The University's Materials Research Science and Engineering Center, which is among the longest continually funded materials research centers in the country, has received a six-year, $15.6 million grant from the National Science Foundation (NSF).
The center, which integrates educational activities with a scientific research program, is one of eight Materials Research Science and Engineering Centers in the nation to be funded by the NSF this year.
The Northwestern University Materials Research Science and Engineering Center (NU-MRSEC) advances world-class materials research, education and outreach through active interdisciplinary collaborations within the center and with external partners in academia, industry, national laboratories and museums, both domestically and abroad.
"Northwestern has cultivated a culture of interdisciplinary collaboration among faculty across different departments for nearly six decades," said center director Mark C. Hersam, the Walter P. Murphy Professor in Materials Science and Engineering at Northwestern's McCormick School of Engineering.
"Reflecting this tradition, the proposed NU-MRSEC draws faculty from seven departments across two schools at Northwestern, along with key partnerships with DePaul University, Argonne National Laboratory and the National High Magnetic Field Laboratory at Florida State University," Hersam said.
The intellectual merit of the NU-MRSEC resides primarily within its two complementary interdisciplinary research groups: one that explores reconfigurable nanoelectronic materials systems with potential applications in neuromorphic, or brain-like, computing, and another that aims to discover new inorganic materials with unconventional combinations of properties — such as high electrical conductivity and low thermal conductivity — by integrating synthesis, characterization and computational methods. The NU-MRSEC will also support seed projects to take advantage of emerging research opportunities.
Center members also transfer research results into new technologies and industries, as well as use the process of discovery as a powerful teaching tool in the classroom and community.
"The center has a strong track record of transitioning its fundamental materials discoveries to successful commercial outcomes, including seven startup companies with nearly 300 employees in the previous funding period," Hersam said.

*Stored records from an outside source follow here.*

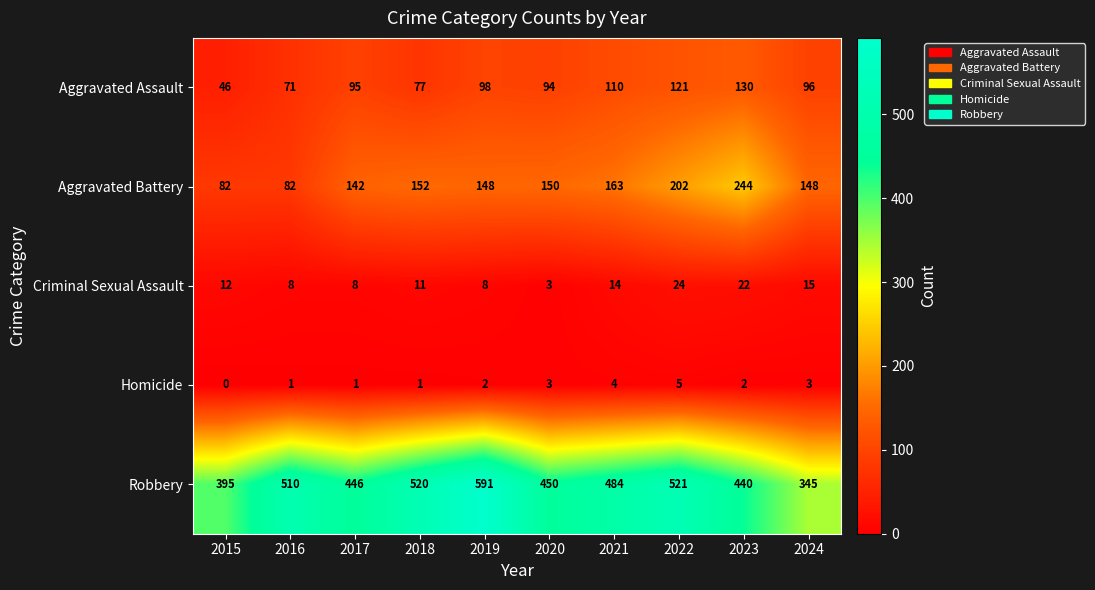

Which series has the largest range (max minus min)?

Robbery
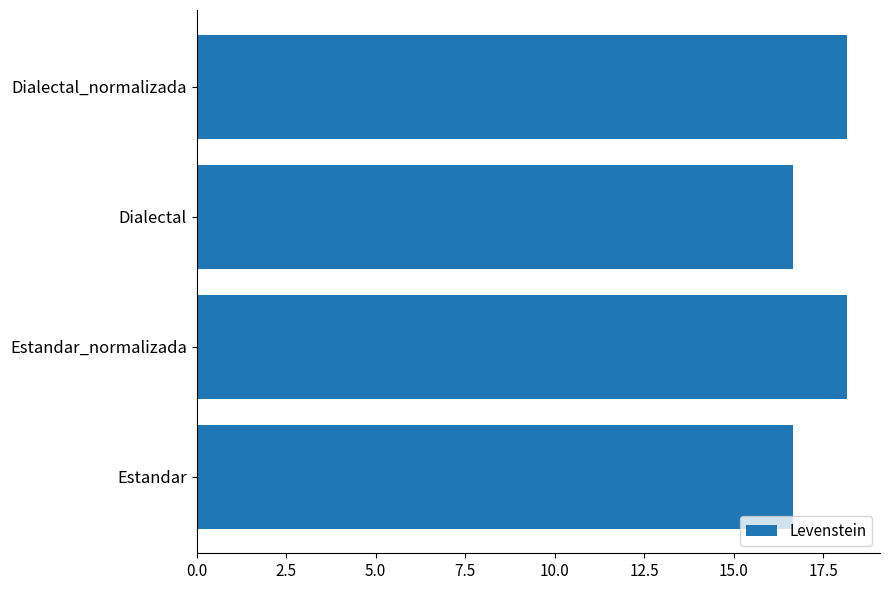

The value at Dialectal is 16.7. True or false?

True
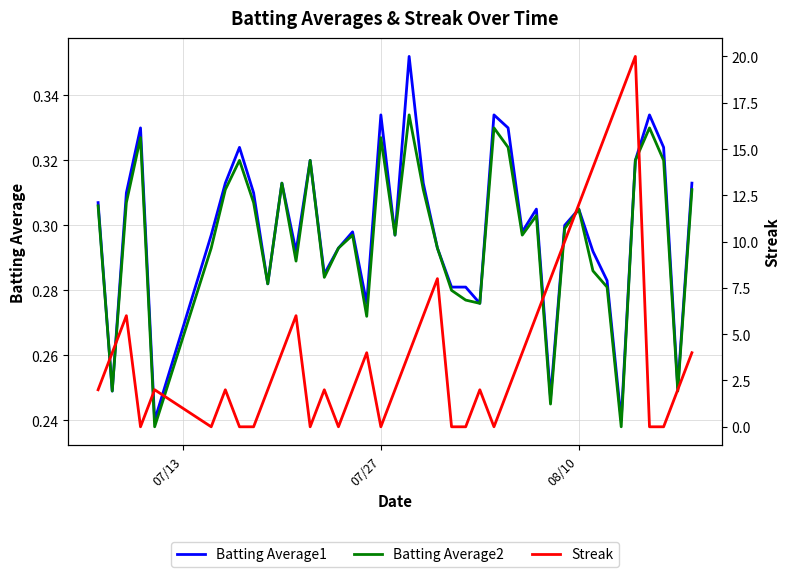

In Batting Average1, how many points are lower than both neighbors (excluding endpoints)?

12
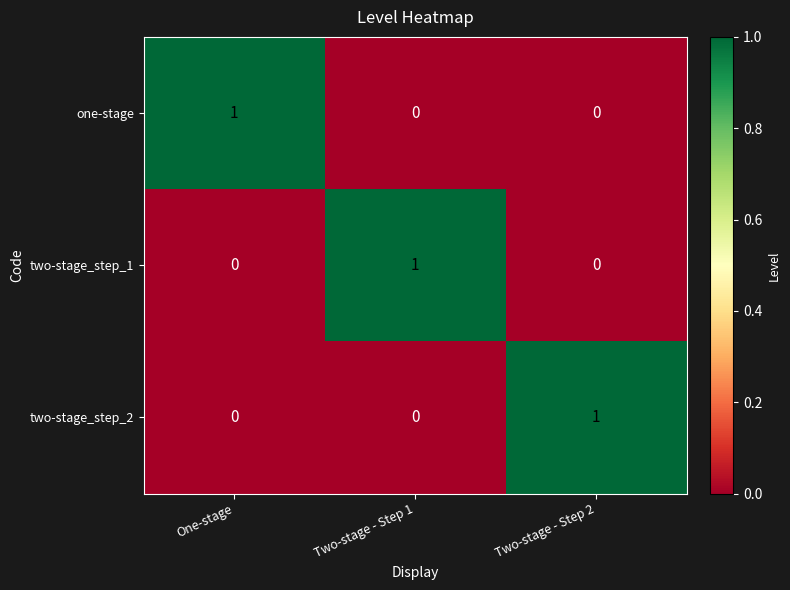

Count the two-stage_step_1 values in the range 0 to 1.

3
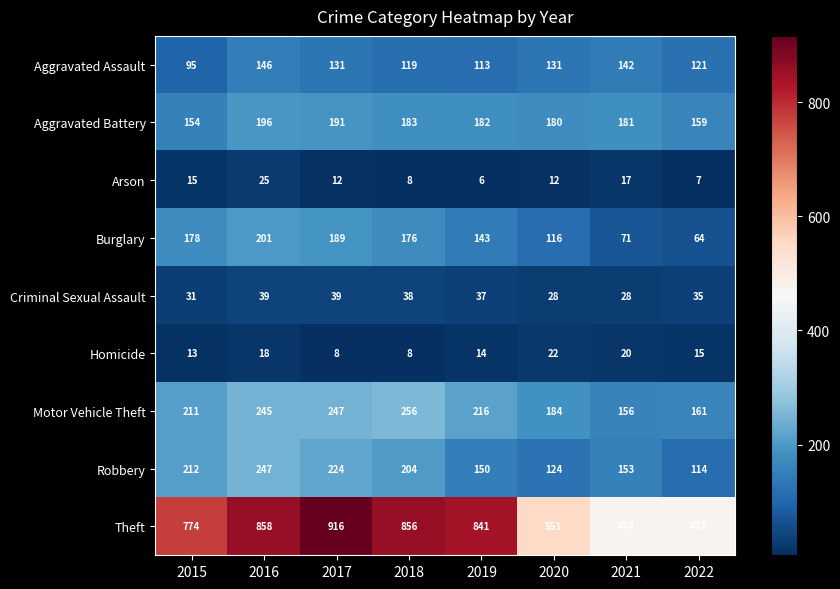

What is the greatest value displayed?

916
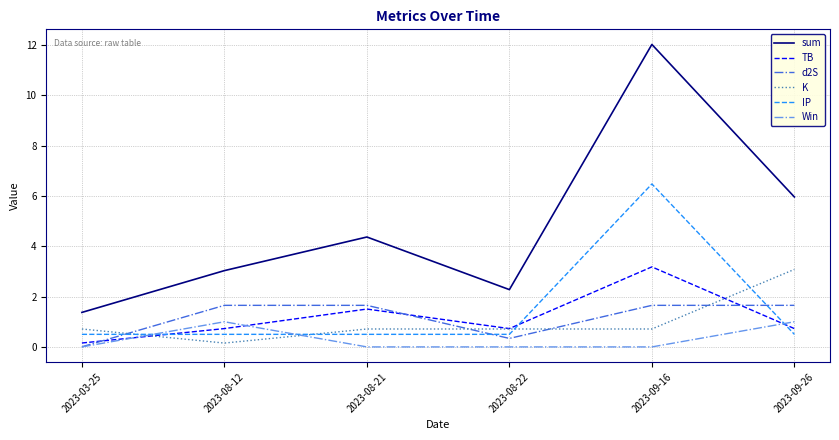

What is the maximum value shown in the chart?

12.0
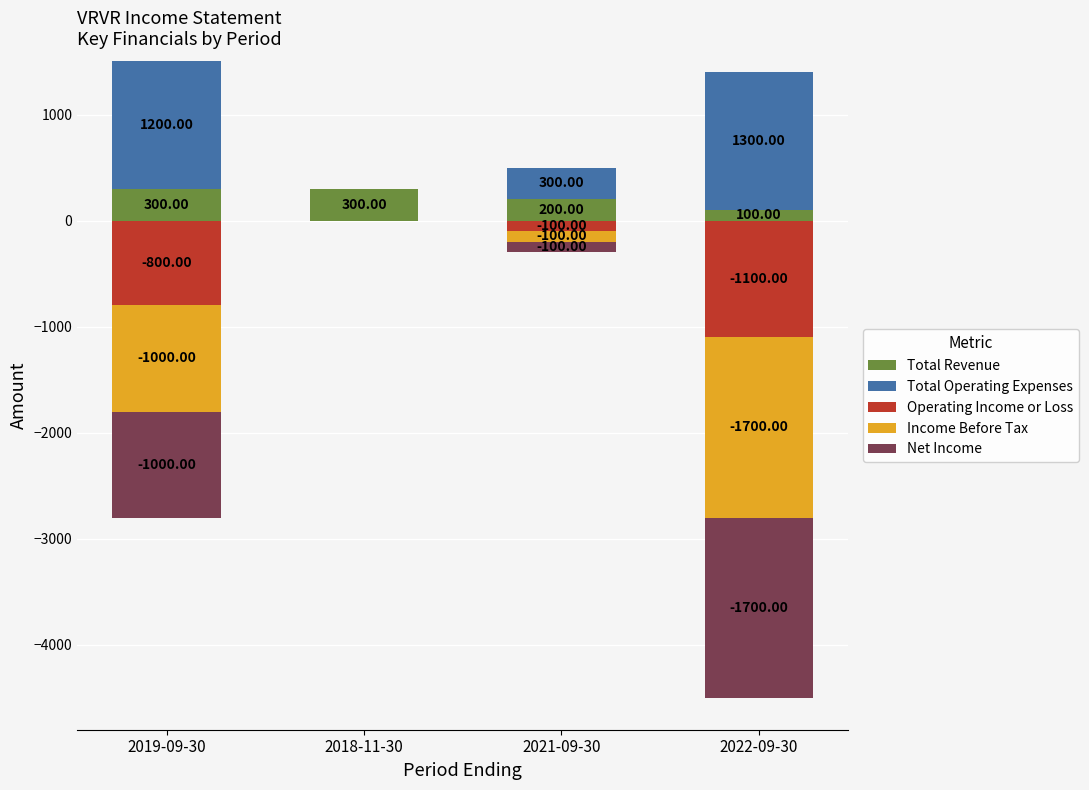

What is the difference between the maximum and minimum values in the Total Operating Expenses series?

1300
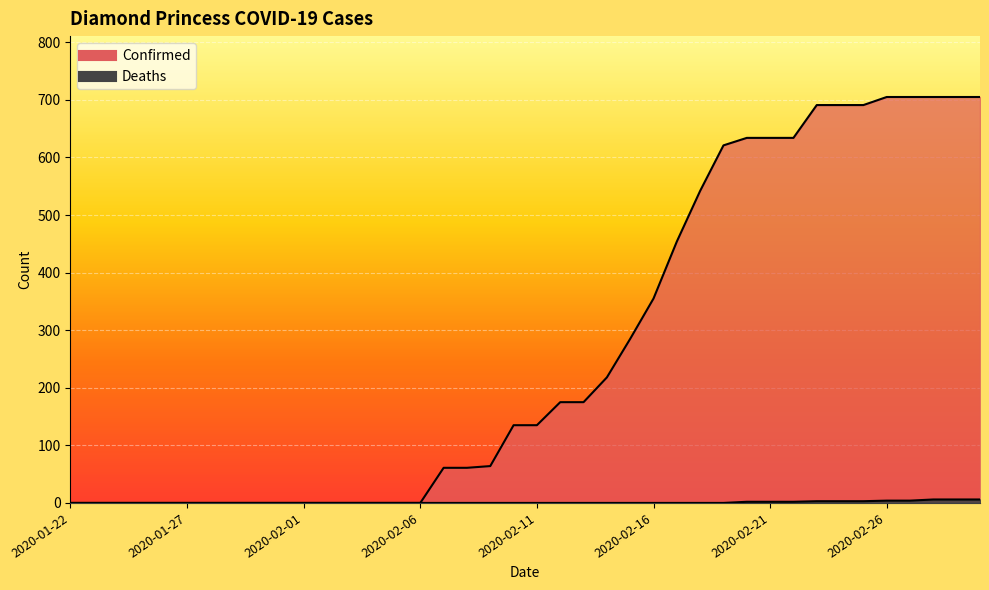

What is the label of the 24th point from the left?

2020-02-14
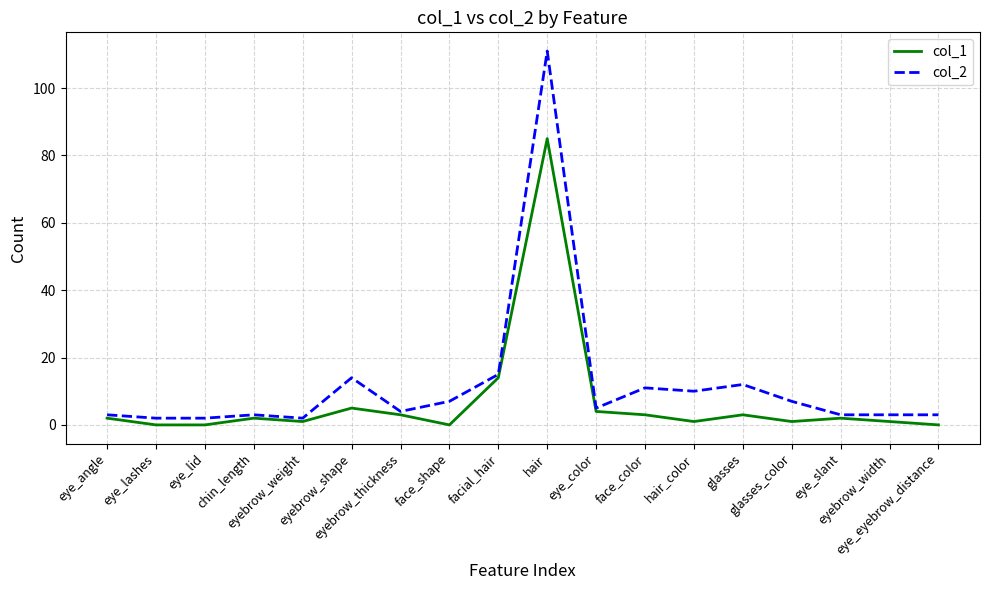

Which series has the largest range (max minus min)?

col_2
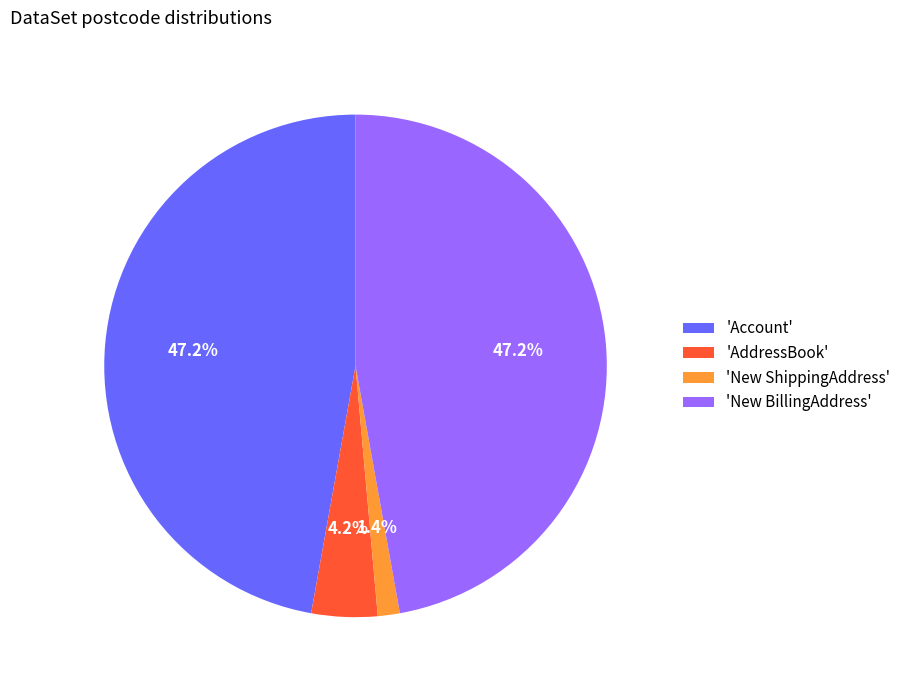

What is the total percentage of 'New ShippingAddress' and 'Account'?

48.6%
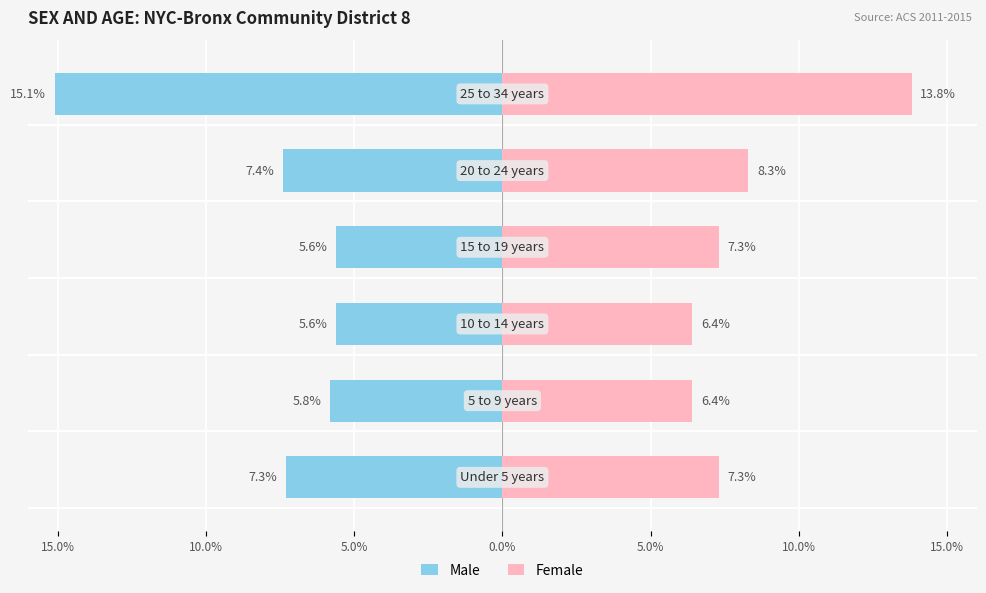

Where does the Male series first go above 7?

Under 5 years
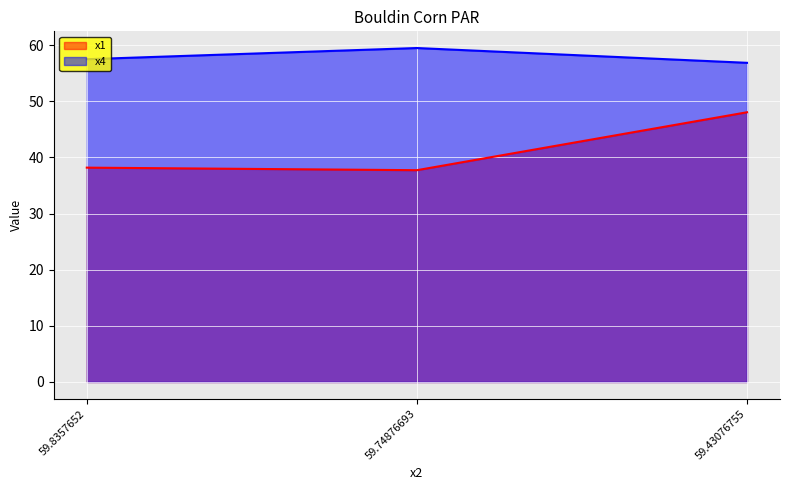

Which category has the lowest value in the x1 series?

59.74876693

The NU-MRSEC introduces the latest developments from its interdisciplinary research groups to the general public and students at all levels, including K-12, undergraduate, graduate and postdoctoral fellows. In addition to its long-running Research Experience for Undergraduates (REU) program, the center is currently developing a new REU+ program for underrepresented participants from small colleges to attend Northwestern as domestic exchange students during the academic year.
In addition to its pioneering research and educational endeavors, the NU-MRSEC oversees and provides support for 18 shared facilities and laboratories comprising 25,000 square feet of space on campus.
"Overall, the center provides training and access to more than 175 different instruments to both on-campus and external users," Hersam said. "This directly affects 600 members of the Northwestern community and 125 external institutions."